Le journal est sanctionné pour avoir publié à fin mai 2005 une
série d'articles sur les déboires conjugaux du président de
l'UMP.
Dans son jugement rendu en l'absence de Nicolas Sarkozy et des
responsables d'Edipresse, la société éditrice du quotidien, le
tribunal a estimé qu'il n'était certes pas "illégitime d'informer"
sur la séparation du couple Sarkozy. Nicolas et Cécilia - alors
cheffe de cabinet de l'UMP - retenaient depuis longtemps déjà
l'attention du public et de la presse, en particulier en raison de
leurs relations professionnelles.
Mais "Le Matin" est allé au-delà de cette information. Il a
également publié des faits réels ou supposés relatifs à des
liaisons adultères du couple, à son divorce et à la résidence de
leur fils dans le cadre de la séparation, relève le tribunal.
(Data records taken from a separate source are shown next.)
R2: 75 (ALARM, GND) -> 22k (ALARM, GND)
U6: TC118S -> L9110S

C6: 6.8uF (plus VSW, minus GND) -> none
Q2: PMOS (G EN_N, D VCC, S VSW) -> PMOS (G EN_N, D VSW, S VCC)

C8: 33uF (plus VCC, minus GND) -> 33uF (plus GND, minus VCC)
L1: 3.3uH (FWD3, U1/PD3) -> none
Les
éditions du journal contenaient par ailleurs des photographies de
Nicolas Sarkozy qui ont été reproduites sans son accord.
Etant donné que "Le Matin" n'évoquait pas des faits notoires ni
anodins à l'appui d'un débat d'intérêt général, le tribunal a
considéré qu'il avait ainsi porté atteinte à la vie privée du
ministre.
Décision pas publiée
Nicolas Sarkozy, candidat présumé à l'élection présidentielle en
2007, demandait aussi la publication de la décision du tribunal
dans quatre éditions successives du "Matin" et durant au moins
quatre jours sur son site Internet. Il n'a pas obtenu gain de cause
sur ces points.
Pour le tribunal, obliger "Le Matin" à de telles publications
aurait été disproportionné. Le journal, dont la diffusion est
assurée en Suisse, ne possède pas d'édition particulière sur le
territoire français. Il distribue seulement quelque 400 exemplaires
dans la région. Il aurait fallu l'obliger à assurer une édition
spéciale ou à s'abstenir de toute diffusion en France.
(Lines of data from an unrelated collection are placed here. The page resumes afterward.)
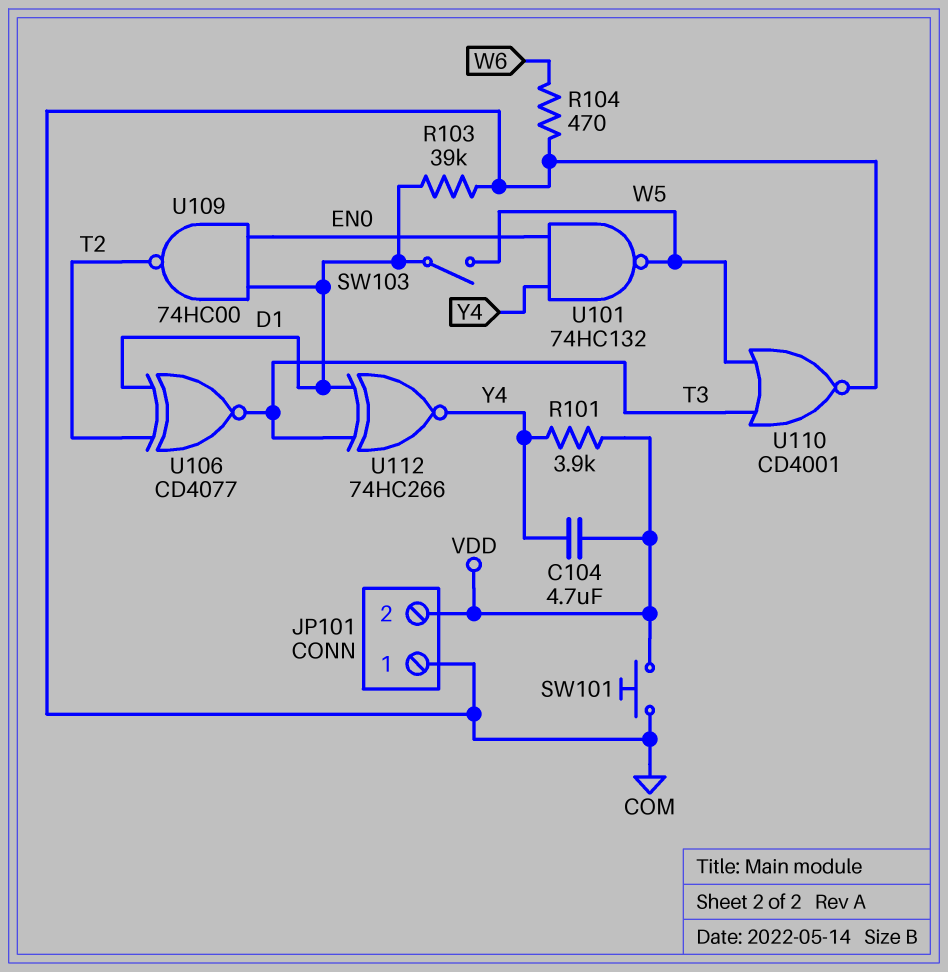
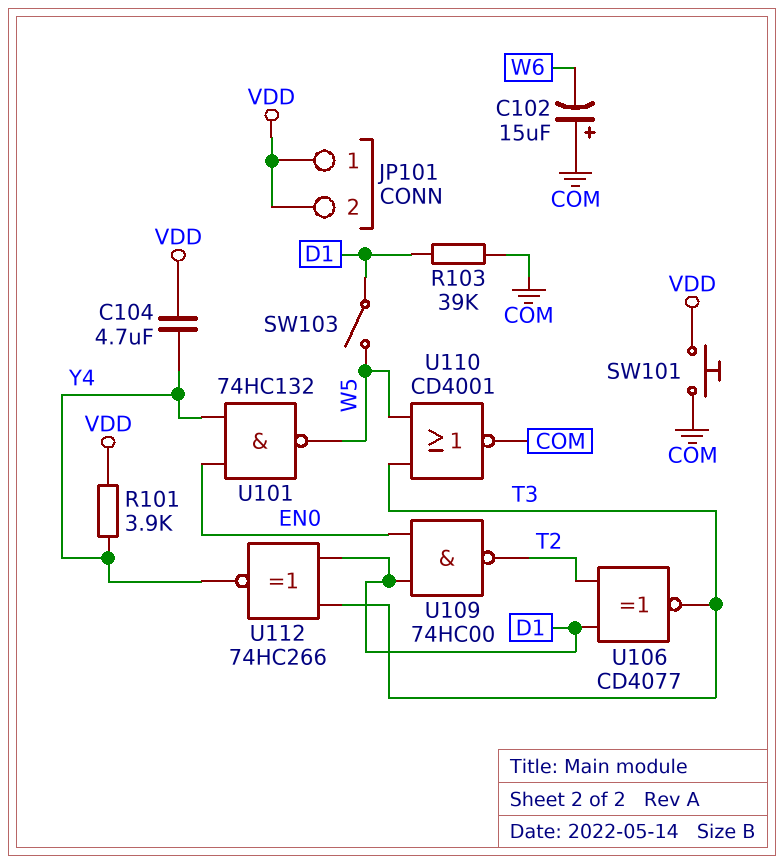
C102: none -> 15uF (plus COM, minus W6)
JP101 pin 1: COM -> VDD
R104: 470 (COM, W6) -> none

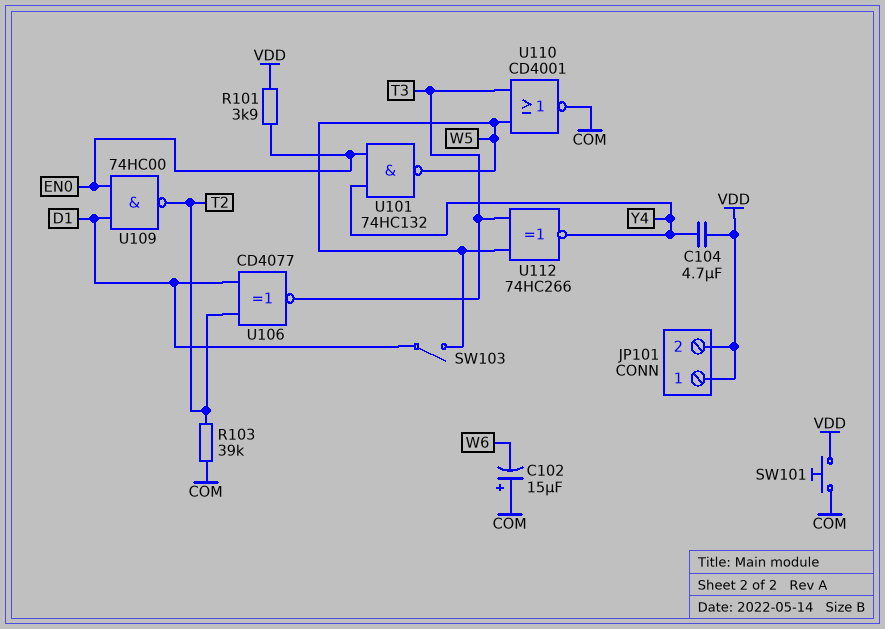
R101: 3.9k (VDD, Y4) -> 3.9k (EN0, VDD)
R103: 39k (COM, D1) -> 39k (COM, T2)
U112: XNOR 74HC266 (in D1, in T3, out Y4) -> XNOR 74HC266 (in T3, in W5, out Y4)

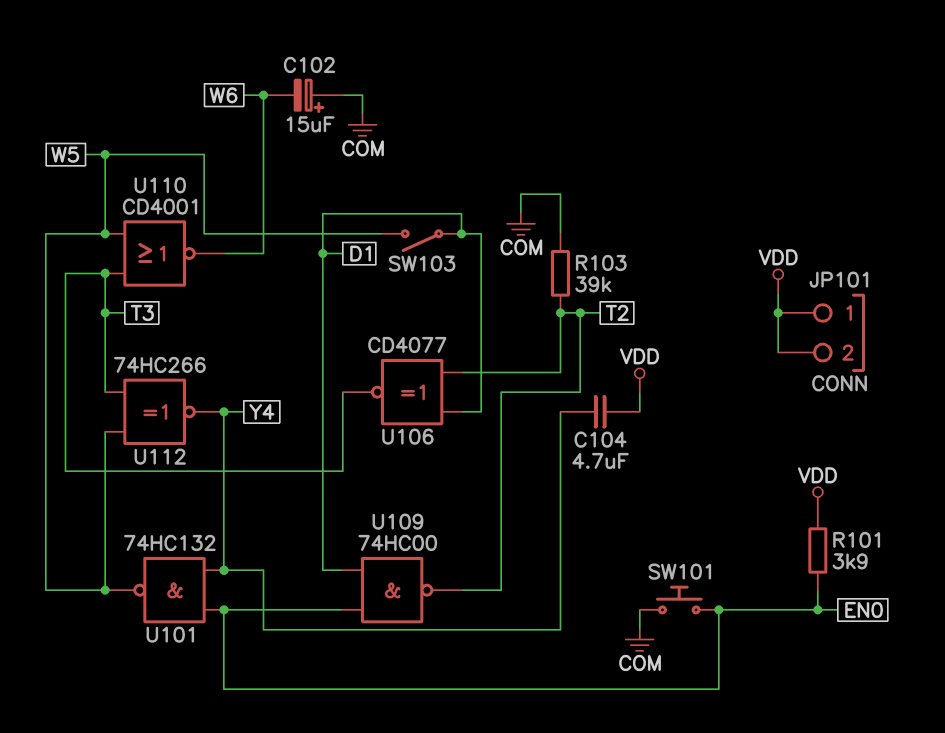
SW101: button (COM, VDD) -> button (COM, EN0)
U110: NOR CD4001 (in T3, in W5, out COM) -> NOR CD4001 (in T3, in W5, out W6)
"Le Matin" devra encore s'acquitter des frais de procédure et
payer à Nicolas Sarkozy une somme de 1.200 euros, représentant les
honoraires des avocats. Théo Bouchat, le directeur de la
publication du quotidien romand, a par ailleurs été mis hors de
cause.
agences/kot/ant
Une "intolérable intrusion"
Pour le ministre, les articles publiés entre le 22 et le 29 mai 2005 constituaient une "intolérable intrusion". Il est "acquis que la vie conjugale et sentimentale de toute personne relève de la vie privée", avait déclaré son avocat Me Philippe Blanchetier lors du procès en juin dernier. Il s'agit "d'une sphère dans laquelle chacun a le droit d'être protégé".
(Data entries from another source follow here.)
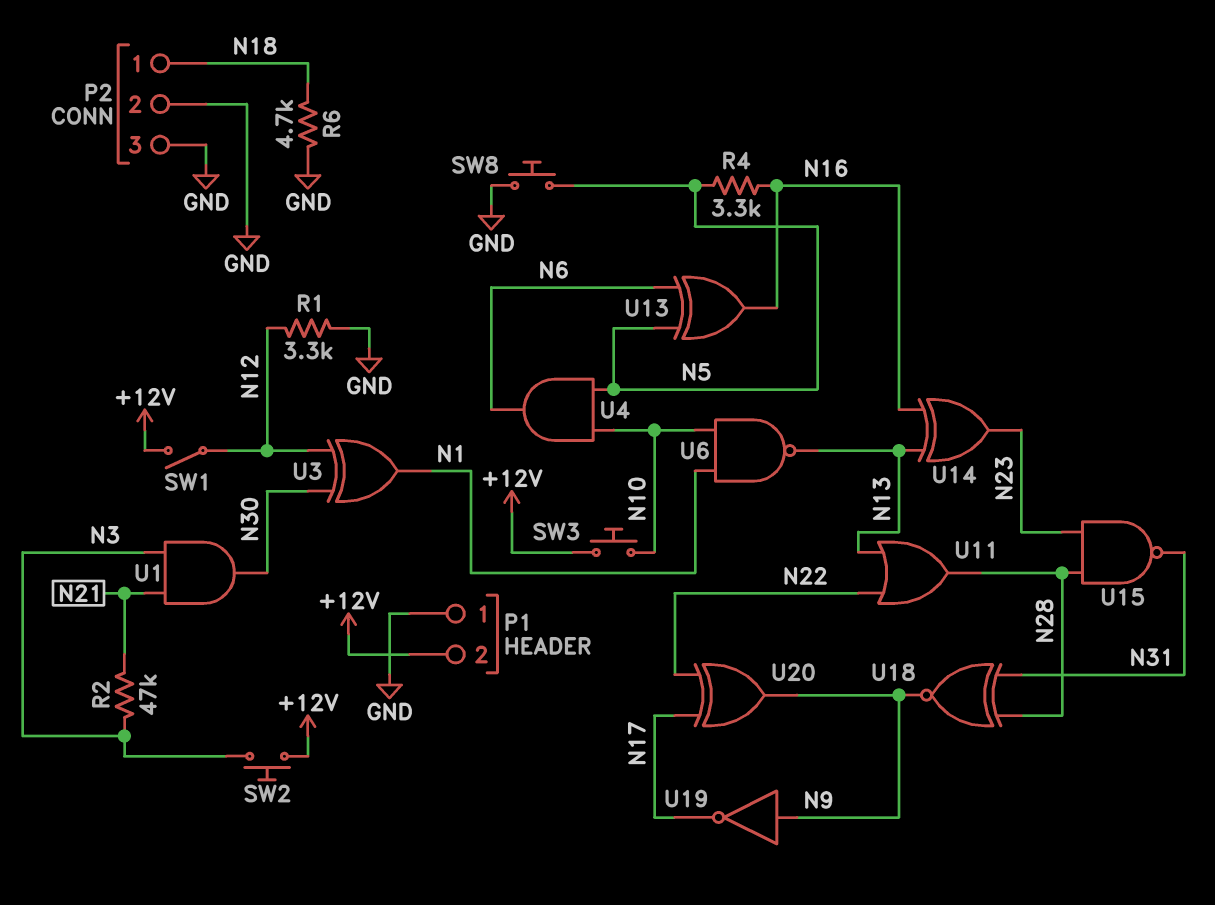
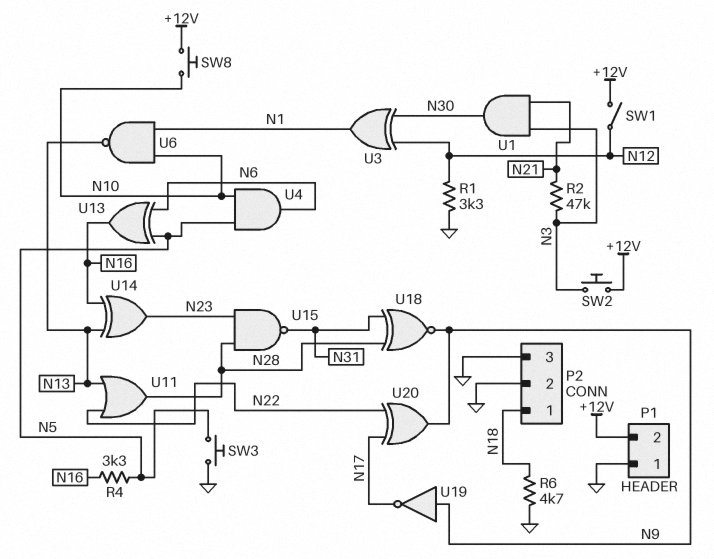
SW3: button (+12V, N10) -> button (GND, N5)
SW8: button (GND, N5) -> button (+12V, N10)

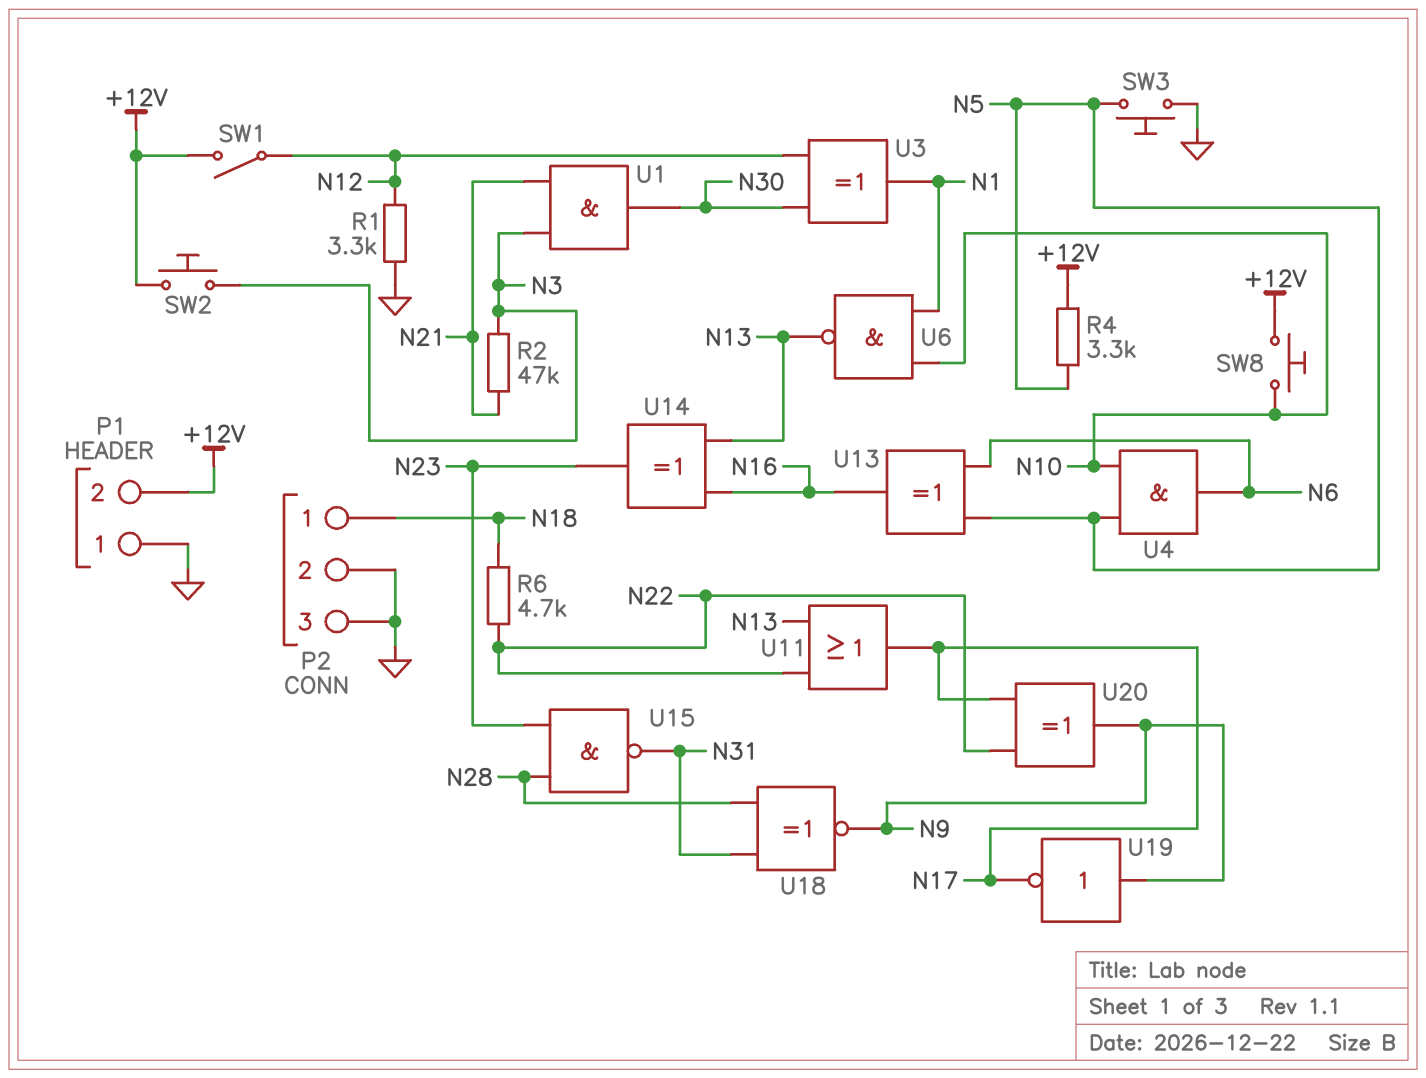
R4: 3.3k (N5, N16) -> 3.3k (+12V, N5)
R6: 4.7k (GND, N18) -> 4.7k (N18, N22)
U11: OR (in N13, in N22, out N28) -> OR (in N13, in N22, out N17)

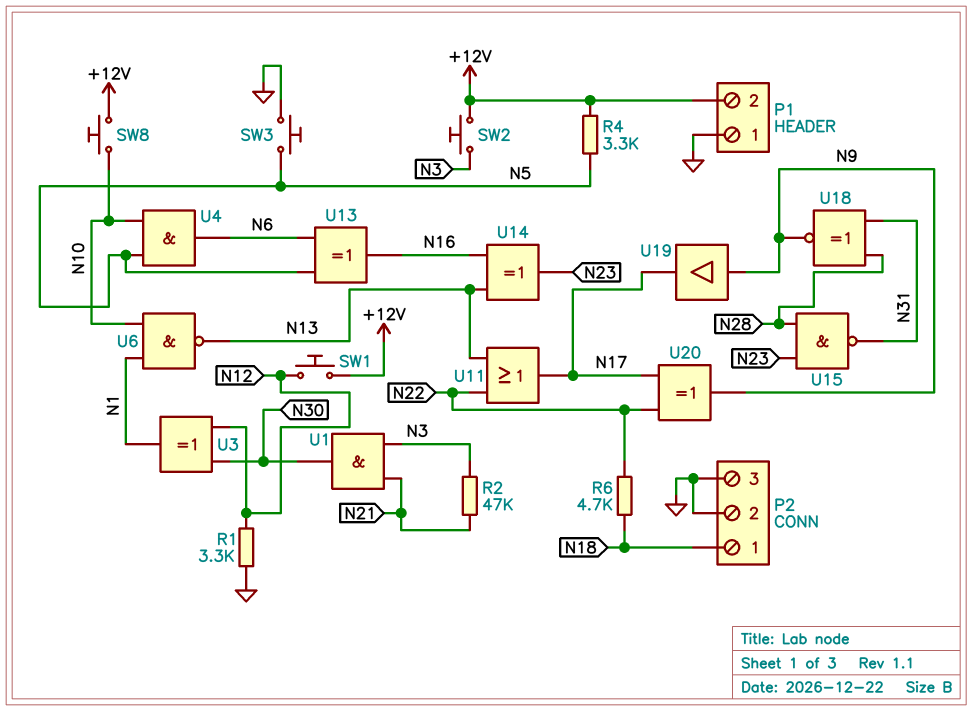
SW1: switch (+12V, N12) -> button (+12V, N12)
U19: NOT (in N9, out N17) -> buffer (in N9, out N17)

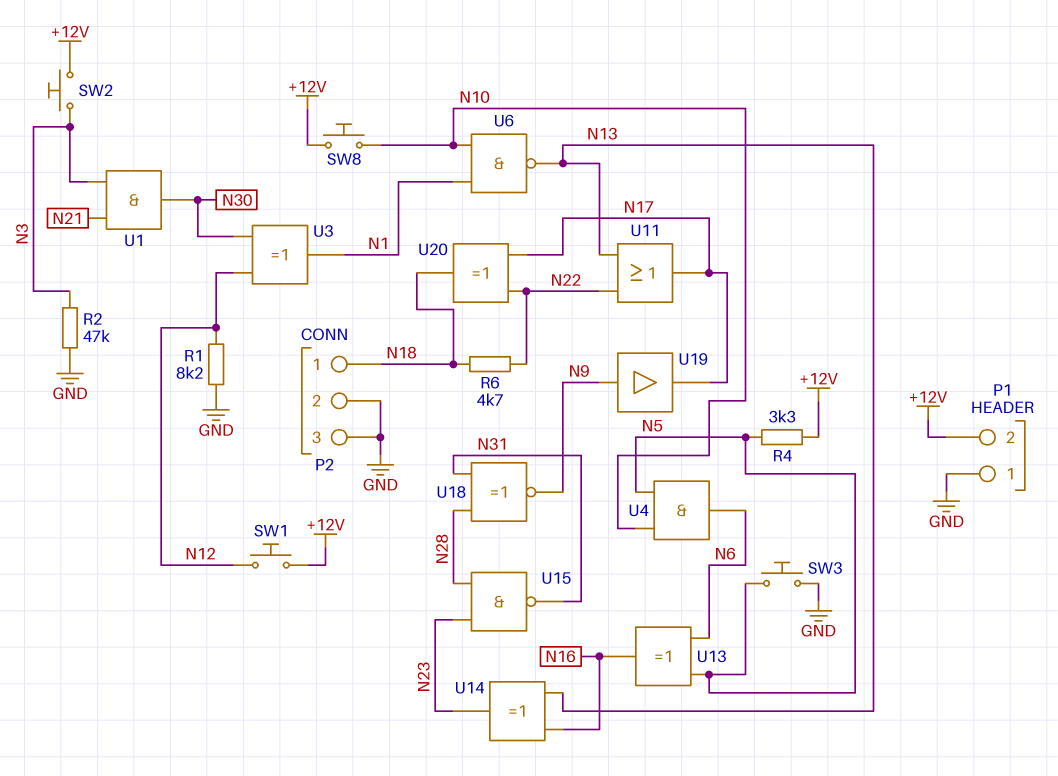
R1: 3.3k (GND, N12) -> 8.2k (GND, N12)
R2: 47k (N3, N21) -> 47k (GND, N3)
U20: XOR (in N17, in N22, out N9) -> XOR (in N17, in N22, out N18)

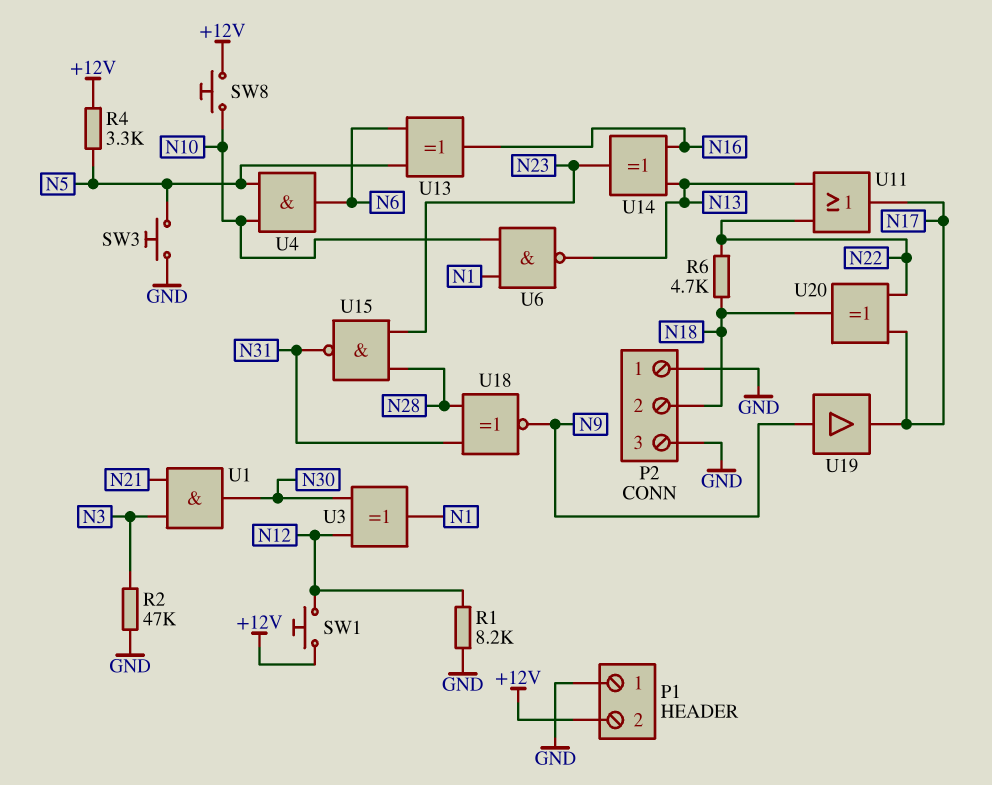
P2 pin 1: N18 -> GND
P2 pin 2: GND -> N18
SW2: button (+12V, N3) -> none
Me Jean Braghini, représentant les intérêts d'Edipresse, estimait au contraire que la publication de ces articles était justifiée. "Quand on s'est mis sous les projecteurs, la protection est diminuée", avait relevé l'avocat.
La défense du "Matin" avait aussi mis en évidence "la stratégie de communication à la fois conjugale et politique" de Nicolas Sarkozy. "Quand on est à la fois chef de cabinet, conseillère, et épouse, les gens ont le droit de savoir pourquoi le chef de cabinet s'est fâché avec le président", avait estimé Me Braghini.
"Presque une victoire"
«On pourrait presque crier victoire, car les demandes principales de M.Sarkozy ont été refusées», a dit Peter Rothenbühler, rédacteur en chef du «Matin», interrogé par l'ATS, en réaction au jugement. L'enjeu central dans ce genre de litige, c'est l'obligation de publier le jugement.
«C'est ce qui aurait fait le plus mal au titre. Or le tribunal a renoncé à ordonner cette publication à cinq reprises dans les 500 exemplaires diffusés en France, en raison je pense de l'aspect un peu ridicule qu'aurait eu cette mesure», note Peter Rothenbühler.
Aux yeux du rédacteur en chef, la clémence du jugement s'explique probablement par le fait que le tribunal a tenu compte de l'évolution des opinions dans cette affaire. Les médias français sont maintenant presque tous d'accord pour dire que M.Sarkozy a lui-même médiatisé son couple et que cela ne relève donc plus seulement de la vie privée.